DATA IN THIS EXERCISE:
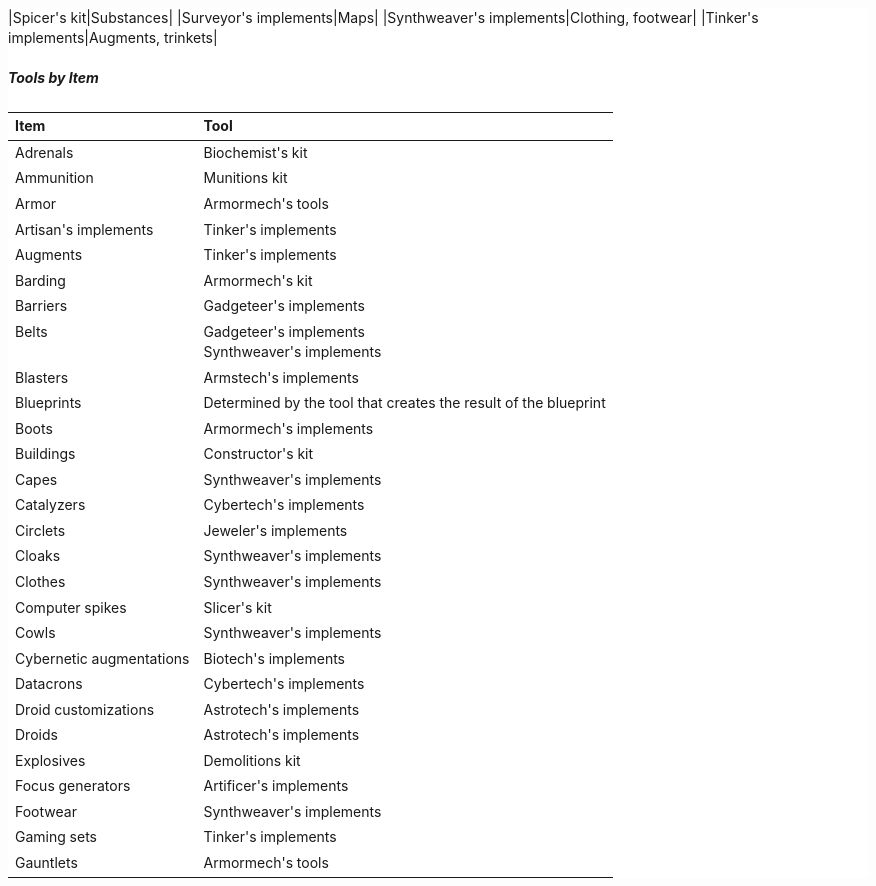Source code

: |Spicer's kit|Substances|
|Surveyor's implements|Maps|
|Synthweaver's implements|Clothing, footwear|
|Tinker's implements|Augments, trinkets|








##### Tools by Item


|Item&emsp;&emsp;&emsp;&emsp;&emsp;&emsp;&emsp;&emsp;&emsp;&emsp;|Tool|
|:--|:--|
|Adrenals|Biochemist's kit|
|Ammunition|Munitions kit|
|Armor|Armormech's tools|
|Artisan's implements|Tinker's implements|
|Augments|Tinker's implements|
|Barding|Armormech's kit|
|Barriers|Gadgeteer's implements|
|Belts|Gadgeteer's implements<br> Synthweaver's implements|
|Blasters|Armstech's implements|
|Blueprints|Determined by the tool that creates the result of the blueprint|
|Boots|Armormech's implements|
|Buildings|Constructor's kit|
|Capes|Synthweaver's implements|
|Catalyzers|Cybertech's implements|
|Circlets|Jeweler's implements|
|Cloaks|Synthweaver's implements|
|Clothes|Synthweaver's implements|
|Computer spikes|Slicer's kit|
|Cowls|Synthweaver's implements|
|Cybernetic augmentations|Biotech's implements|
|Datacrons|Cybertech's implements|
|Droid customizations|Astrotech's implements|
|Droids|Astrotech's implements|
|Explosives|Demolitions kit|
|Focus generators|Artificer's implements|
|Footwear|Synthweaver's implements|
|Gaming sets|Tinker's implements|
|Gauntlets|Armormech's tools|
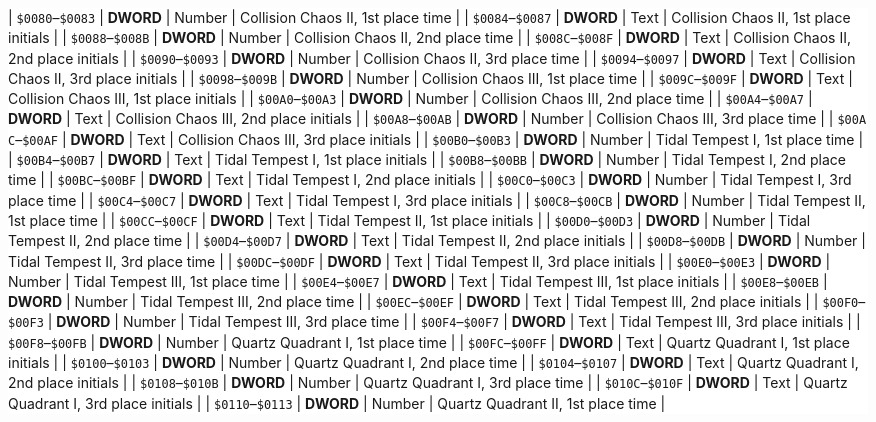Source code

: | `$0080`–`$0083` | **DWORD** | Number | Collision Chaos II, 1st place time |
| `$0084`–`$0087` | **DWORD** | Text | Collision Chaos II, 1st place initials |
| `$0088`–`$008B` | **DWORD** | Number | Collision Chaos II, 2nd place time |
| `$008C`–`$008F` | **DWORD** | Text | Collision Chaos II, 2nd place initials |
| `$0090`–`$0093` | **DWORD** | Number | Collision Chaos II, 3rd place time |
| `$0094`–`$0097` | **DWORD** | Text | Collision Chaos II, 3rd place initials |
| `$0098`–`$009B` | **DWORD** | Number | Collision Chaos III, 1st place time |
| `$009C`–`$009F` | **DWORD** | Text | Collision Chaos III, 1st place initials |
| `$00A0`–`$00A3` | **DWORD** | Number | Collision Chaos III, 2nd place time |
| `$00A4`–`$00A7` | **DWORD** | Text | Collision Chaos III, 2nd place initials |
| `$00A8`–`$00AB` | **DWORD** | Number | Collision Chaos III, 3rd place time |
| `$00AC`–`$00AF` | **DWORD** | Text | Collision Chaos III, 3rd place initials |
| `$00B0`–`$00B3` | **DWORD** | Number | Tidal Tempest I, 1st place time |
| `$00B4`–`$00B7` | **DWORD** | Text | Tidal Tempest I, 1st place initials |
| `$00B8`–`$00BB` | **DWORD** | Number | Tidal Tempest I, 2nd place time |
| `$00BC`–`$00BF` | **DWORD** | Text | Tidal Tempest I, 2nd place initials |
| `$00C0`–`$00C3` | **DWORD** | Number | Tidal Tempest I, 3rd place time |
| `$00C4`–`$00C7` | **DWORD** | Text | Tidal Tempest I, 3rd place initials |
| `$00C8`–`$00CB` | **DWORD** | Number | Tidal Tempest II, 1st place time |
| `$00CC`–`$00CF` | **DWORD** | Text | Tidal Tempest II, 1st place initials |
| `$00D0`–`$00D3` | **DWORD** | Number | Tidal Tempest II, 2nd place time |
| `$00D4`–`$00D7` | **DWORD** | Text | Tidal Tempest II, 2nd place initials |
| `$00D8`–`$00DB` | **DWORD** | Number | Tidal Tempest II, 3rd place time |
| `$00DC`–`$00DF` | **DWORD** | Text | Tidal Tempest II, 3rd place initials |
| `$00E0`–`$00E3` | **DWORD** | Number | Tidal Tempest III, 1st place time |
| `$00E4`–`$00E7` | **DWORD** | Text | Tidal Tempest III, 1st place initials |
| `$00E8`–`$00EB` | **DWORD** | Number | Tidal Tempest III, 2nd place time |
| `$00EC`–`$00EF` | **DWORD** | Text | Tidal Tempest III, 2nd place initials |
| `$00F0`–`$00F3` | **DWORD** | Number | Tidal Tempest III, 3rd place time |
| `$00F4`–`$00F7` | **DWORD** | Text | Tidal Tempest III, 3rd place initials |
| `$00F8`–`$00FB` | **DWORD** | Number | Quartz Quadrant I, 1st place time |
| `$00FC`–`$00FF` | **DWORD** | Text | Quartz Quadrant I, 1st place initials |
| `$0100`–`$0103` | **DWORD** | Number | Quartz Quadrant I, 2nd place time |
| `$0104`–`$0107` | **DWORD** | Text | Quartz Quadrant I, 2nd place initials |
| `$0108`–`$010B` | **DWORD** | Number | Quartz Quadrant I, 3rd place time |
| `$010C`–`$010F` | **DWORD** | Text | Quartz Quadrant I, 3rd place initials |
| `$0110`–`$0113` | **DWORD** | Number | Quartz Quadrant II, 1st place time |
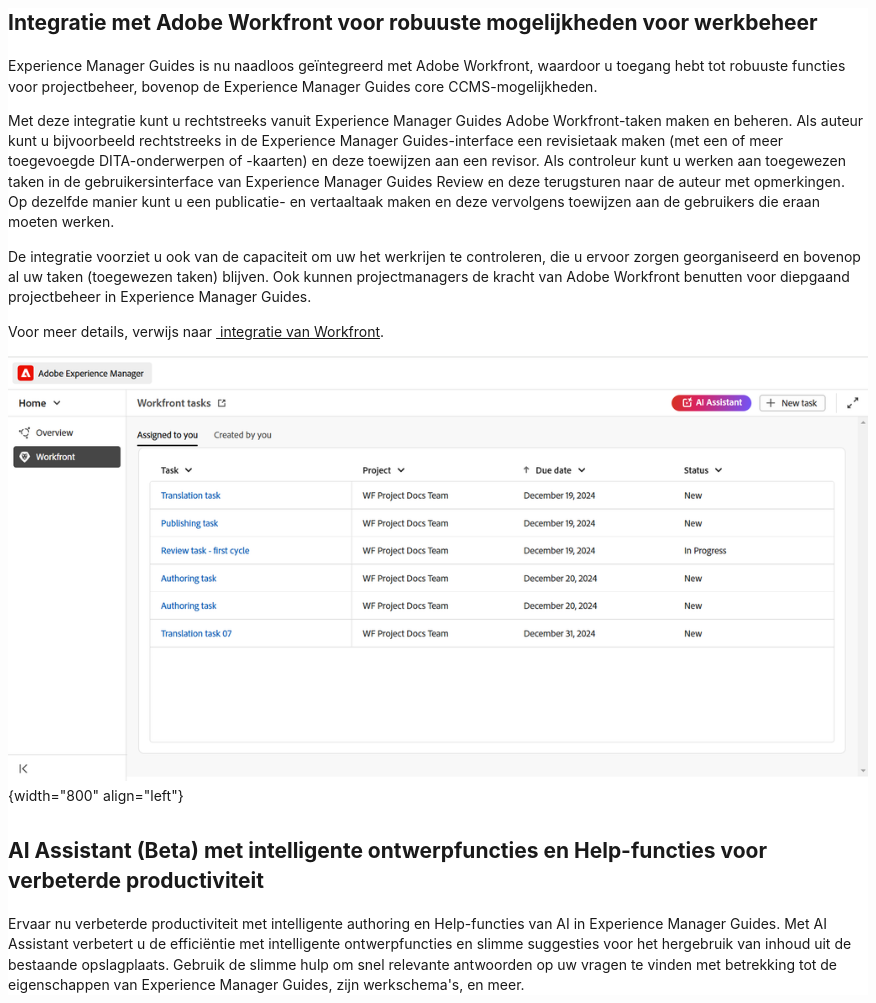 

## Integratie met Adobe Workfront voor robuuste mogelijkheden voor werkbeheer

Experience Manager Guides is nu naadloos geïntegreerd met Adobe Workfront, waardoor u toegang hebt tot robuuste functies voor projectbeheer, bovenop de Experience Manager Guides core CCMS-mogelijkheden.

Met deze integratie kunt u rechtstreeks vanuit Experience Manager Guides Adobe Workfront-taken maken en beheren. Als auteur kunt u bijvoorbeeld rechtstreeks in de Experience Manager Guides-interface een revisietaak maken (met een of meer toegevoegde DITA-onderwerpen of -kaarten) en deze toewijzen aan een revisor. Als controleur kunt u werken aan toegewezen taken in de gebruikersinterface van Experience Manager Guides Review en deze terugsturen naar de auteur met opmerkingen. Op dezelfde manier kunt u een publicatie- en vertaaltaak maken en deze vervolgens toewijzen aan de gebruikers die eraan moeten werken.

De integratie voorziet u ook van de capaciteit om uw het werkrijen te controleren, die u ervoor zorgen georganiseerd en bovenop al uw taken (toegewezen taken) blijven. Ook kunnen projectmanagers de kracht van Adobe Workfront benutten voor diepgaand projectbeheer in Experience Manager Guides.

Voor meer details, verwijs naar [&#x200B; integratie van Workfront &#x200B;](../user-guide/workfront-integration.md).

![](assets/workfront-integration-ui.png){width="800" align="left"}


## AI Assistant (Beta) met intelligente ontwerpfuncties en Help-functies voor verbeterde productiviteit

Ervaar nu verbeterde productiviteit met intelligente authoring en Help-functies van AI in Experience Manager Guides. Met AI Assistant verbetert u de efficiëntie met intelligente ontwerpfuncties en slimme suggesties voor het hergebruik van inhoud uit de bestaande opslagplaats. Gebruik de slimme hulp om snel relevante antwoorden op uw vragen te vinden met betrekking tot de eigenschappen van Experience Manager Guides, zijn werkschema&#39;s, en meer.
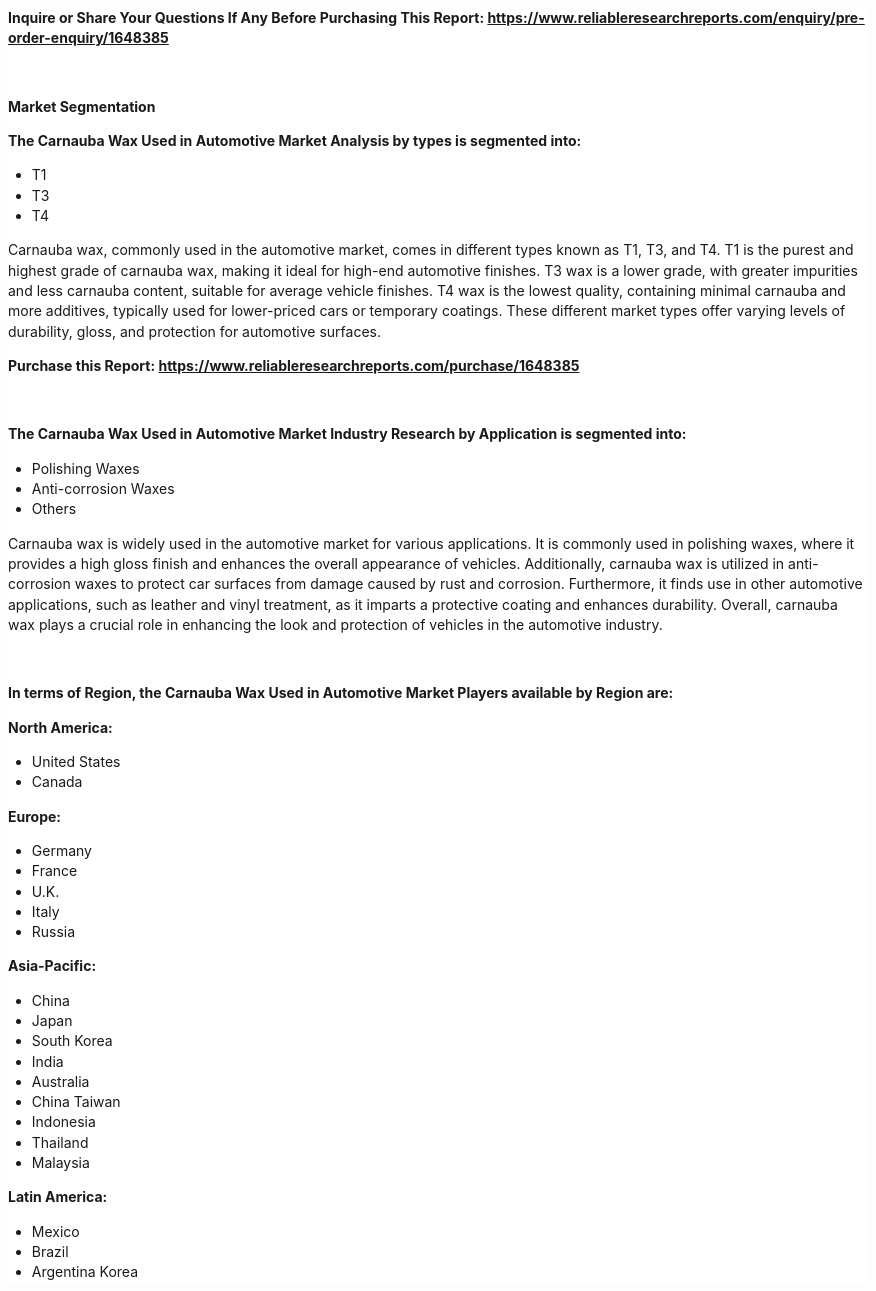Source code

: <p><strong>Inquire or Share Your Questions If Any Before Purchasing This Report: <a href="https://www.reliableresearchreports.com/enquiry/pre-order-enquiry/1648385">https://www.reliableresearchreports.com/enquiry/pre-order-enquiry/1648385</a></strong></p>
<p>&nbsp;</p>
<p><strong>Market Segmentation</strong></p>
<p><strong>The Carnauba Wax Used in Automotive Market Analysis by types is segmented into:</strong></p>
<p><ul><li>T1</li><li>T3</li><li>T4</li></ul></p>
<p><p>Carnauba wax, commonly used in the automotive market, comes in different types known as T1, T3, and T4. T1 is the purest and highest grade of carnauba wax, making it ideal for high-end automotive finishes. T3 wax is a lower grade, with greater impurities and less carnauba content, suitable for average vehicle finishes. T4 wax is the lowest quality, containing minimal carnauba and more additives, typically used for lower-priced cars or temporary coatings. These different market types offer varying levels of durability, gloss, and protection for automotive surfaces.</p></p>
<p><strong>Purchase this Report:&nbsp;<a href="https://www.reliableresearchreports.com/purchase/1648385">https://www.reliableresearchreports.com/purchase/1648385</a></strong></p>
<p>&nbsp;</p>
<p><strong>The Carnauba Wax Used in Automotive Market Industry Research by Application is segmented into:</strong></p>
<p><ul><li>Polishing Waxes</li><li>Anti-corrosion Waxes</li><li>Others</li></ul></p>
<p><p>Carnauba wax is widely used in the automotive market for various applications. It is commonly used in polishing waxes, where it provides a high gloss finish and enhances the overall appearance of vehicles. Additionally, carnauba wax is utilized in anti-corrosion waxes to protect car surfaces from damage caused by rust and corrosion. Furthermore, it finds use in other automotive applications, such as leather and vinyl treatment, as it imparts a protective coating and enhances durability. Overall, carnauba wax plays a crucial role in enhancing the look and protection of vehicles in the automotive industry.</p></p>
<p>&nbsp;</p>
<p><strong>In terms of Region, the Carnauba Wax Used in Automotive Market Players available by Region are:</strong></p>
<p>
    <p> <strong> North America: </strong>
        <ul>
            <li>United States</li>
            <li>Canada</li>
        </ul>
        </p> 
    <p> <strong> Europe: </strong>
        <ul>
            <li>Germany</li>
            <li>France</li>
            <li>U.K.</li>
            <li>Italy</li>
            <li>Russia</li>
        </ul>
        </p> 
    <p> <strong> Asia-Pacific: </strong>
        <ul>
            <li>China</li>
            <li>Japan</li>
            <li>South Korea</li>
            <li>India</li>
            <li>Australia</li>
            <li>China Taiwan</li>
            <li>Indonesia</li>
            <li>Thailand</li>
            <li>Malaysia</li>
        </ul>
        </p> 
    <p> <strong> Latin America: </strong>
        <ul>
            <li>Mexico</li>
            <li>Brazil</li>
            <li>Argentina Korea</li>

WHAT THE EXERCISE ASKS: Please lay out the lines of the listing as a Markdown table with the columns "Row" and "Line", starting at the line that contains "## Integratie met" and ending at the line that contains "Experience Manager Guides is", skipping blank lines. Put a running row number under "Row" and the full text of each line under "Line".

SOLUTION TO THE PROBLEM:
| Row | Line |
|---|---|
| 1 | ## Integratie met Adobe Workfront voor robuuste mogelijkheden voor werkbeheer |
| 2 | Experience Manager Guides is nu naadloos geïntegreerd met Adobe Workfront, waardoor u toegang hebt tot robuuste functies voor projectbeheer, bovenop de Experience Manager Guides core CCMS-mogelijkheden. |